[EXERCISE TEXT Boundary: Start]

Installing Spark on CDH and HDP

This topic describes how to install Apache Spark on a CDH or HDP instance.

You must download the Apache Spark which matches the Spark version of your CDH (Cloudera Distribution for Hadoop) or HDP (Hortonworks Data Platform) cluster. You can get the Spark version information from your installed cluster or from the CDH or HDP official website.

To install the Spark 1.5.x or 1.6.x component:

Create a directory on the Admin Server machine to store the Spark software component.
For example, create a /localdisk/hadoop directory.
Download the Spark version which matches your version of Spark:
1. In a browser, go to: http://archive.apache.org/dist/spark/
2. Navigate to the directory that matches your version of Spark.
3. Download the <spark-version>-bin-hadoop2.6.tgz file.

[EXERCISE TEXT Boundary: End]
[DATA TO EXAMINE Boundary: Start]

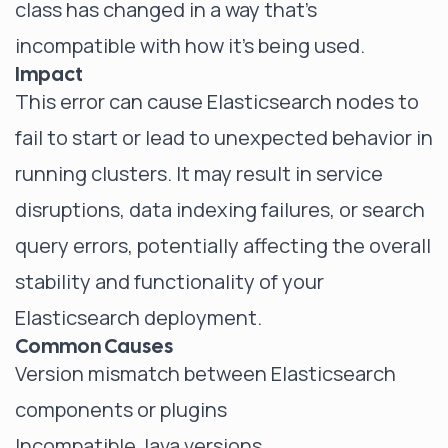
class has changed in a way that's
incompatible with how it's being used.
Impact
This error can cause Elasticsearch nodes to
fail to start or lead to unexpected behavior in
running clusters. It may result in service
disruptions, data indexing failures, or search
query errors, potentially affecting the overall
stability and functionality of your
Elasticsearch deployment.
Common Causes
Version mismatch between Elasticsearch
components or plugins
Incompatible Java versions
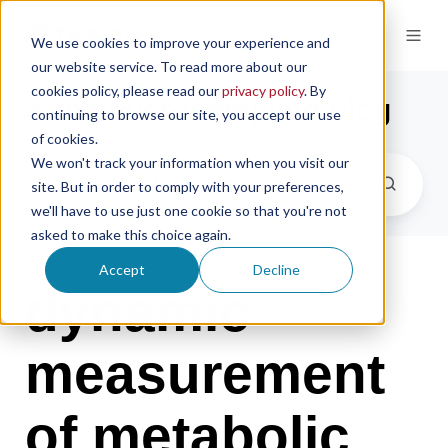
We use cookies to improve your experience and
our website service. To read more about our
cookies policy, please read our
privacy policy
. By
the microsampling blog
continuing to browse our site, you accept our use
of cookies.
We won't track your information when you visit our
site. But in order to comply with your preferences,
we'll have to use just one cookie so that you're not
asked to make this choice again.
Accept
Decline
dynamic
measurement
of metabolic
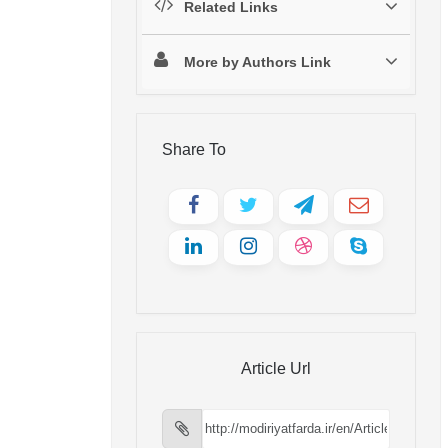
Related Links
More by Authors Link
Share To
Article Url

[DATA TO EXAMINE Boundary: End]
[DATA TO EXAMINE Boundary: Start]

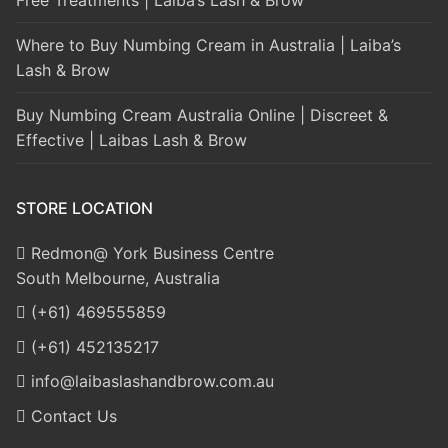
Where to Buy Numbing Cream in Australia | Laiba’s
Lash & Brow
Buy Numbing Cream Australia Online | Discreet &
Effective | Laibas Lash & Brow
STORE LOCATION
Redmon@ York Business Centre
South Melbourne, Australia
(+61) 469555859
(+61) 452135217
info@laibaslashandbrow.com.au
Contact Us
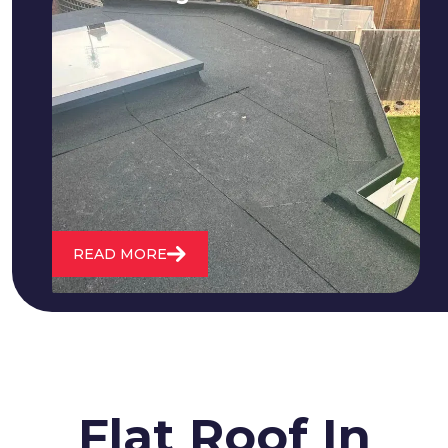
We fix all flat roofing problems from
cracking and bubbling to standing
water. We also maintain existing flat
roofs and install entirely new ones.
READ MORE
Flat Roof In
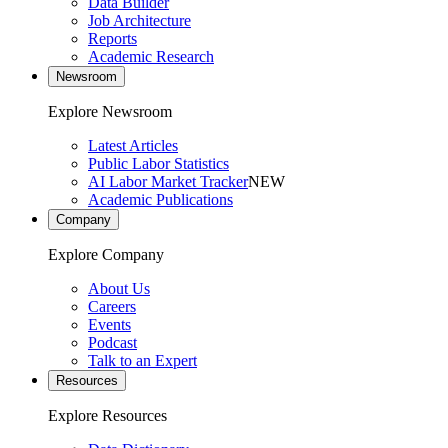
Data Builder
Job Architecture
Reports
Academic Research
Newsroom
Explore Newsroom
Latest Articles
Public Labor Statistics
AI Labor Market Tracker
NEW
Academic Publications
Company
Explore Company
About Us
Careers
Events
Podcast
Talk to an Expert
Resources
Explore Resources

[DATA TO EXAMINE Boundary: End]
[DATA TO EXAMINE Boundary: Start]

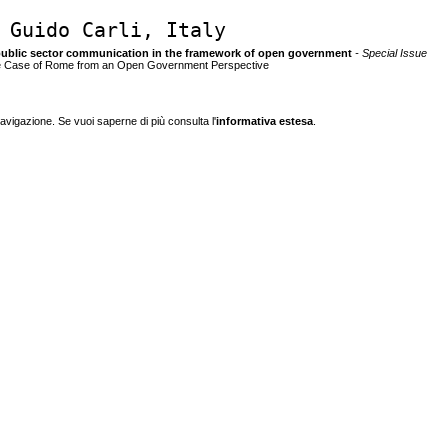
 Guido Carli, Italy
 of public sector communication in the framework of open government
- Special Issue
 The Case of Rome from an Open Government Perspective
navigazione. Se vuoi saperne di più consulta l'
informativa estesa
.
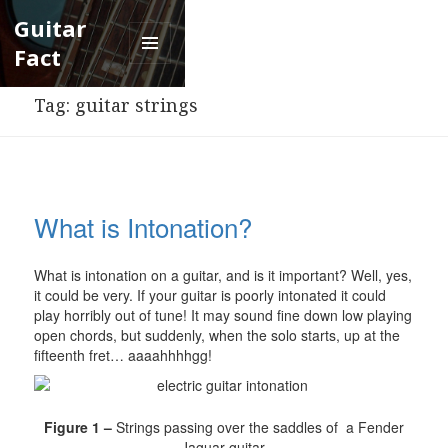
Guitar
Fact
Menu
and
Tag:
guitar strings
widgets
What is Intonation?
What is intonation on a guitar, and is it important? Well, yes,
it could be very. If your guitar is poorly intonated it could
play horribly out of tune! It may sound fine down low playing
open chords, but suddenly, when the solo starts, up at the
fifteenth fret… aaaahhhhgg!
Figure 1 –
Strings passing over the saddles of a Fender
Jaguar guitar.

[DATA TO EXAMINE Boundary: End]

→ TASK STATEMENT
Pick up the Spark installation instructions after their last sentence and continue them. The data comes from a separate source.

→ EXERCISE OUTPUT
For example, for CDH with Spark 1.6, download http://archive.apache.org/dist/spark/spark-1.6.0/spark-1.6.0-bin-hadoop2.6.tgz
Unpack the archive file into the /localdisk/hadoop directory.
When the file is unpacked, it produces a Spark directory. For example, the CDH version will produce a spark-1.6.0-bin-hadoop2.6 directory.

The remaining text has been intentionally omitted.